> Job item
Your copy should match the listing below exactly, except that it holds no images.
*** Extracted information
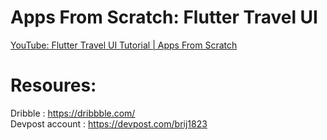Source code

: # Apps From Scratch: Flutter Travel UI

[YouTube: Flutter Travel UI Tutorial | Apps From Scratch](https://youtu.be/CSa6Ocyog4U)


# Resoures:
Dribble : https://dribbble.com/  <br />
Devpost account : https://devpost.com/brij1823
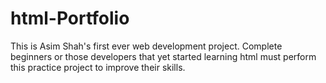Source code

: # html-Portfolio
This is Asim Shah's first ever web development project. Complete beginners or those developers that yet started learning html must perform this practice project to improve their skills.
******
> Exercise result
Source code

: # Apps From Scratch: Flutter Travel UI

[YouTube: Flutter Travel UI Tutorial | Apps From Scratch](https://youtu.be/CSa6Ocyog4U)


# Resoures:
Dribble : https://dribbble.com/  <br />
Devpost account : https://devpost.com/brij1823
Source code

: # html-Portfolio
This is Asim Shah's first ever web development project. Complete beginners or those developers that yet started learning html must perform this practice project to improve their skills.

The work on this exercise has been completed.